Outro ponto interessante a destacar
é que, ao tentar criar uma trama única a partir dos
quatro Evangelhos, cada um dos quais com sua própria história
e perspectiva sobre Cristo, "The
Chosen" retoma uma tradição cristã
muito antiga, cujo representante mais famoso leva o sonoro nome de
"Diatessáron" (algo como "a partir de quatro"
em grego). Composta por volta do ano 170 d.C. por Taciano, um erudito
cristão da Assíria (atual norte do Iraque, grosso modo),
a obra tenta eliminar personagens aparentemente duplicados e juntar
os acontecimentos citados por Mateus, Marcos, Lucas e João
numa ordem considerada lógica. (Na maioria das igrejas cristãs,
a ideia acabou não pegando, e Taciano chegou até a ser
considerado suspeito de heresia.)
Na aparência dos personagens,
a série traz uma bem-vinda ruptura diante da velha mania de
Hollywood de retratar os habitantes da Judeia e da Galileia como americanos
ou europeus de olhos azuis. Jonathan Roumie, intérprete de
Jesus e filho de um egípcio de origem síria e uma irlandesa,
muito provavelmente não ficaria deslocado na Nazaré
do ano 30 d.C. Um pouco mais dúbia historicamente é
a presença de atores negros e de origem indiana, mas sabemos
que o alcance "globalizado" do judaísmo é
um fenômeno muito antigo, bem como as conexões de longa
distância do Império Romano (moedas de Roma já
foram achadas até no Vietnã, por exemplo).
Curiosamente, porém, talvez
o grande tropeço das primeiras temporadas tenha a ver justamente
com os romanos e com o papel do vilão Quintus (Brandon Potter).
Pouca gente sabe que, como habitante da Galileia, Jesus não
cresceu sob ocupação romana direta.

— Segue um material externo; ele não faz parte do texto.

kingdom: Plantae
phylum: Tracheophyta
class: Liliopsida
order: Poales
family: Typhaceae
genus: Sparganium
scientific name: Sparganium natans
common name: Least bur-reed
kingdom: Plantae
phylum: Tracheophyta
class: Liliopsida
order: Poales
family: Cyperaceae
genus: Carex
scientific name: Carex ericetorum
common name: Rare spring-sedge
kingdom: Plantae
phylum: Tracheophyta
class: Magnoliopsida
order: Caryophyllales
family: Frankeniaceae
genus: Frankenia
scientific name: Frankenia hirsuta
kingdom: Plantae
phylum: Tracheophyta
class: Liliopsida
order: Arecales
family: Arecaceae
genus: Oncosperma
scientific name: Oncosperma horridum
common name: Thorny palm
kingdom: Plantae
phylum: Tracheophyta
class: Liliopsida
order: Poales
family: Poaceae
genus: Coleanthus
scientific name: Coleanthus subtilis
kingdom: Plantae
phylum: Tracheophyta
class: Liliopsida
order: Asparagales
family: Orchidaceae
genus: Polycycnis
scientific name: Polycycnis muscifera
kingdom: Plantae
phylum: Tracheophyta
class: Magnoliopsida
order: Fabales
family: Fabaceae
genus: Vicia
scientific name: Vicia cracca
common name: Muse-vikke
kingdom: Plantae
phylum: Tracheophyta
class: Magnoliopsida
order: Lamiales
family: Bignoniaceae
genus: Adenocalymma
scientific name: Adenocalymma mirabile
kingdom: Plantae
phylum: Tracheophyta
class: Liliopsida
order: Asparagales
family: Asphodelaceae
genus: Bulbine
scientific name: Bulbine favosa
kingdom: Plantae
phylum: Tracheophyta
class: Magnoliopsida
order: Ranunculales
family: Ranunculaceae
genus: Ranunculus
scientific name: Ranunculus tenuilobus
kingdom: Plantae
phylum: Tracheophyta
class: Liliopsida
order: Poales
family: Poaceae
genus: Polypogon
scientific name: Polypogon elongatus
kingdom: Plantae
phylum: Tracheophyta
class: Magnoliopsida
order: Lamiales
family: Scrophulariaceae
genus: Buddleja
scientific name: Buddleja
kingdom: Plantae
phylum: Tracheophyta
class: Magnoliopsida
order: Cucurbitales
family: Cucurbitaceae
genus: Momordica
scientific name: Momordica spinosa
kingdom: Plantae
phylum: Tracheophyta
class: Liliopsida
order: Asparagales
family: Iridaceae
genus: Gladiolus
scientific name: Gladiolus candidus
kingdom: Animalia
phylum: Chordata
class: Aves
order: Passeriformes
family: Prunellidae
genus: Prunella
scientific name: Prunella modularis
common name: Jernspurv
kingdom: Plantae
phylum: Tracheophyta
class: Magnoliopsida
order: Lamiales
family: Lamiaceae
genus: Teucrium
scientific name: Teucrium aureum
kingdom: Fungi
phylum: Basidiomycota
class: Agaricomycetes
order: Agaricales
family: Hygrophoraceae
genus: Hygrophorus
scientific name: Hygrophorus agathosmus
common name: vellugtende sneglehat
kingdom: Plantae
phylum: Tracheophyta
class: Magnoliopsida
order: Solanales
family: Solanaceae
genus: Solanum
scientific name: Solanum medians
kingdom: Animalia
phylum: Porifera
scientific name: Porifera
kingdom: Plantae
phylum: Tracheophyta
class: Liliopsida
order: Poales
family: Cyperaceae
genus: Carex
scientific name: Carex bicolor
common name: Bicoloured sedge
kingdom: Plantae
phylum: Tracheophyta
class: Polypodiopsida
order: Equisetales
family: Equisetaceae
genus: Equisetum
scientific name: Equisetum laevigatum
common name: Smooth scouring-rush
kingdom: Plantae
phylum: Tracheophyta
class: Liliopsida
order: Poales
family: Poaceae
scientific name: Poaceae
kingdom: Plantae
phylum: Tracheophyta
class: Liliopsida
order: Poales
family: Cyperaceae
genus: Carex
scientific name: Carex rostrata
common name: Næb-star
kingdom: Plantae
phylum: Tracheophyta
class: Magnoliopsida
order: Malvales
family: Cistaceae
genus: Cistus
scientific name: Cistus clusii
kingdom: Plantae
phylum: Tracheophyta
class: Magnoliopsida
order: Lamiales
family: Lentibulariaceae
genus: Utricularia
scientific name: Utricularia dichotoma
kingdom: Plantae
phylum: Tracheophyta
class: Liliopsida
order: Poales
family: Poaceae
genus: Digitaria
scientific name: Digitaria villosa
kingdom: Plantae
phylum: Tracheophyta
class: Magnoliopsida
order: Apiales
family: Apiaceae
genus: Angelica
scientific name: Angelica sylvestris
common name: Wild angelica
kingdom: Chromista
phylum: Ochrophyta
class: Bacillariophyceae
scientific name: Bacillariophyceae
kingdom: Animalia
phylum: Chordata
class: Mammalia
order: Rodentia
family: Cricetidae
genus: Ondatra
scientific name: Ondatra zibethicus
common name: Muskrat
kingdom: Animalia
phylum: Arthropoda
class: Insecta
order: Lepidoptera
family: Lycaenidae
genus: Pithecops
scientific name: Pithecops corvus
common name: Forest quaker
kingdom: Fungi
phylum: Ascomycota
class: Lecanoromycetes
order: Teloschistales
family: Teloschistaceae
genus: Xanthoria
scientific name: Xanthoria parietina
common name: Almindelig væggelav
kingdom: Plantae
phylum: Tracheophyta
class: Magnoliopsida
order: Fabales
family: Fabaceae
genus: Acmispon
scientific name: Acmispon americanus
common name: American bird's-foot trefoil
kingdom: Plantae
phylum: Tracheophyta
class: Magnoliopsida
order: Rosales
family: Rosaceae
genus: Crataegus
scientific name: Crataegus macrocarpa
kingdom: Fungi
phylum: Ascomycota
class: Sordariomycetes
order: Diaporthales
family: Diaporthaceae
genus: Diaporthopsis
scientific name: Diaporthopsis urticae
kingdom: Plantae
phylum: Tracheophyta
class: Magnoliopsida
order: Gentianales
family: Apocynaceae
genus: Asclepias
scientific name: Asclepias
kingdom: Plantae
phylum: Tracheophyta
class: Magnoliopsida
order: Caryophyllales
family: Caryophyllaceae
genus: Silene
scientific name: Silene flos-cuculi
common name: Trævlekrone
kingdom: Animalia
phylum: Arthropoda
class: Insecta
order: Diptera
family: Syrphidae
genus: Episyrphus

A terra da família
de Cristo tinha seu próprio governante independente de origem
judaica, Herodes Antipas (20 a.C.-39 d.C.).
A situação era diferente
na Judeia e sua capital, Jerusalém, essas sim ocupadas por
governadores romanos, como o célebre Pilatos.
Na Galileia, porém, os soldados que Jesus e seus discípulos
encontravam podiam muito bem não ter nada a ver diretamente
com Roma, sendo mercenários de regiões vizinhas, como
a Síria, ou até de lugares mais distantes (Herodes,
o Grande, pai de Herodes Antipas, tinha guarda-costas gauleses, por
exemplo —"bárbaros" vindos da atual França).
Quanto ao apóstolo Mateus,
um publicano ou cobrador de impostos, faz menos sentido imaginá-lo
com soldados romanos em seu cangote do que como funcionário
de uma "empresa terceirizada" cobrando as dívidas
de alguém com um banco. Era basicamente assim que funcionava
a cobrança de impostos naquele contexto - havia um valor exigido
por Roma, e o resto do dinheiro ficava nas mãos dos "empresários"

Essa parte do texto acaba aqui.